The palace was formed in 1682 through the merger of two medieval residential houses, featuring a modest early Baroque facade that underwent a minor remodeling in 1751. In the 19th century, it served as the primary city residence and political base for the brothers Prince Karl of Auersperg and Prince Adolf of Auersperg, both of whom served as minister-president of Austria and supreme marshal of Bohemia. Following its acquisition by the state in 1904, the building was utilized by various administrative authorities and today forms part of the seat of the Chamber of Deputies of the Parliament of the Czech Republic.

== History ==

=== Medieval and Renaissance origins ===
Archaeological excavations at the site of the palace have revealed remains of early medieval manufacturing facilities and the outer edge of a burial ground connected to the long-destroyed Romanesque Church of Saint Andrew. By the 16th century, three distinct houses occupied the plot, two of which were merged in 1526. Both the unified building and its remaining independent neighbor, both featuring Gothic structures rebuilt in the Renaissance style, were completely gutted during the great fire of 1541, which destroyed most of the Malá Strana and Hradčany districts.

=== Baroque conversions and noble ownership ===
The modern architectural history of the site began following the Battle of White Mountain. In 1680, Count Johann Markus von Clary-Aldringen purchased the merged Renaissance building, acquiring the adjacent medieval property two years later. He initiated an early Baroque reconstruction between 1680 and 1682 that structurally connected the two properties behind a newly unified facade featuring an open arcade and Tuscan pilasters.

In 1751, the facade underwent minor alterations but retained its early Baroque appearance.

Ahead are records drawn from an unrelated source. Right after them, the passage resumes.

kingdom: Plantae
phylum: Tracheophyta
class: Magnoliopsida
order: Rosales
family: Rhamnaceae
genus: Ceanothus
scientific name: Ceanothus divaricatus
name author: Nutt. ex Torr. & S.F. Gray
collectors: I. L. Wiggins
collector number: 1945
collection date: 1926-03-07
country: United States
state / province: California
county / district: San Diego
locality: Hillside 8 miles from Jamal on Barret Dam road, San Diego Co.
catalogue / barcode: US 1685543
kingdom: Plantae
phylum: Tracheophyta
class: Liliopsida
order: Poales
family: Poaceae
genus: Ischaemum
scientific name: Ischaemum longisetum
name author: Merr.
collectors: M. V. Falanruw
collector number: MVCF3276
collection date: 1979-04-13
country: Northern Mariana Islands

The property was acquired by Wilhelm II, 7th Prince of Auersperg (1782–1827) in 1824. The family subsequently remodeled the interior in the Classicist style, adding a second-floor extension in 1856 and a Historicist Mirror Salon in 1863.

The palace notably served as a political base and city residence for his sons, Prince Karl and Prince Adolf of Auersperg, who both served as supreme marshal of the kingdom of Bohemia.

=== 20th century to present ===
In 1904, the Auersperg family sold the palace complex to the Bohemian Land Committee. Throughout the 20th century, the building was continuously repurposed to host various state and municipal administrative offices. Following the Velvet Revolution and the subsequent dissolution of Czechoslovakia, the palace was officially integrated into the sprawling modern governmental complex that serves as the permanent seat of the Chamber of Deputies of the Parliament of the Czech Republic.